Through Kelsey's actions, not only did regulation of the pharmaceutical industry change, but she changed our mindsets about women taking drugs during pregnancy, he said. (CBC News, August 7, 2015)
Athletes using banned substances to enhance their potential for victory and pharmaceutical companies advancing their 'morning sickness prevention' for profit are issues that know no national boundaries. They are both at the heart of a common human ambition...to compete and to overcome various odds and to succeed.

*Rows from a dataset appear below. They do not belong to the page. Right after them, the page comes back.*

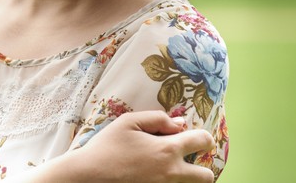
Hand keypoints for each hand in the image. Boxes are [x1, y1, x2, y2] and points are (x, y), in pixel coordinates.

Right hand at [59, 111, 215, 182]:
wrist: (89, 176)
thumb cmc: (106, 147)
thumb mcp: (128, 122)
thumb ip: (157, 118)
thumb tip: (179, 123)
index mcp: (167, 149)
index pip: (203, 141)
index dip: (204, 137)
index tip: (196, 139)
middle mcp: (172, 173)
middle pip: (207, 176)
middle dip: (203, 167)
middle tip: (187, 162)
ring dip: (188, 178)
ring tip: (170, 170)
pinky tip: (155, 177)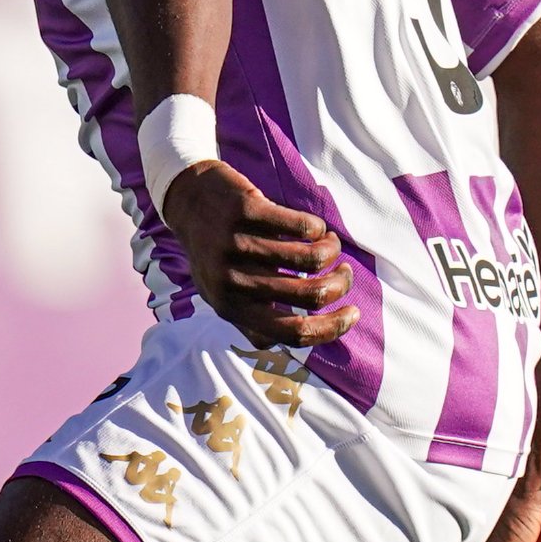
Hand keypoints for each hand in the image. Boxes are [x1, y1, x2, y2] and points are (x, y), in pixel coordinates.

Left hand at [164, 159, 350, 347]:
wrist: (187, 197)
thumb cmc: (213, 251)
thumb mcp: (221, 293)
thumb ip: (252, 320)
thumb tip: (296, 343)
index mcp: (230, 308)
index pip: (292, 333)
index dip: (331, 328)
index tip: (352, 314)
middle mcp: (232, 280)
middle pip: (310, 295)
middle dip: (340, 286)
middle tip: (344, 274)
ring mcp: (238, 244)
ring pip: (310, 259)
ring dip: (332, 253)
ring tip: (331, 245)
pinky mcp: (247, 210)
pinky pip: (302, 226)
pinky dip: (318, 228)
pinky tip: (316, 228)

Restraint, of all human ambition to power, especially in a time when the unleashed venom of extreme power for its own sake is ubiquitous, may not garner headlines. Nevertheless, the need for such restraint, such prevention and such resistance, coming from individuals like Dr. Kelsey, and inspiring the efforts of international bodies like the Olympics, and the much-berated World Health Organization, has never been more demonstrated.
Dr. Kelsey, when interviewed by the CBC's Knowton Nash, sadly bemoaned the absence of an international drug-review and regulating agency that would have prevented the thousands of deformed babies resulting from the use of thalidomide by expecting mothers for morning sickness. It would appear that such an agency still does not exist, in spite of the many pharmaceutical products whose physical and emotional and psychiatric impacts have damaged the lives of millions.
It is not past time for such an international empowered agency with real enforcement powers?

In a week in which the world commemorates the 70th anniversary of the bombing of Hiroshima and Nagasaki, and the threat of nuclear weapons rears is ugly head, could we not now 'come to our senses' in pursuing enhanced nuclear disarmament in conjunction with other collaborative, preventive and enforcement agreements of restraint of  the pursuit and imposition of harmful even deathly powers?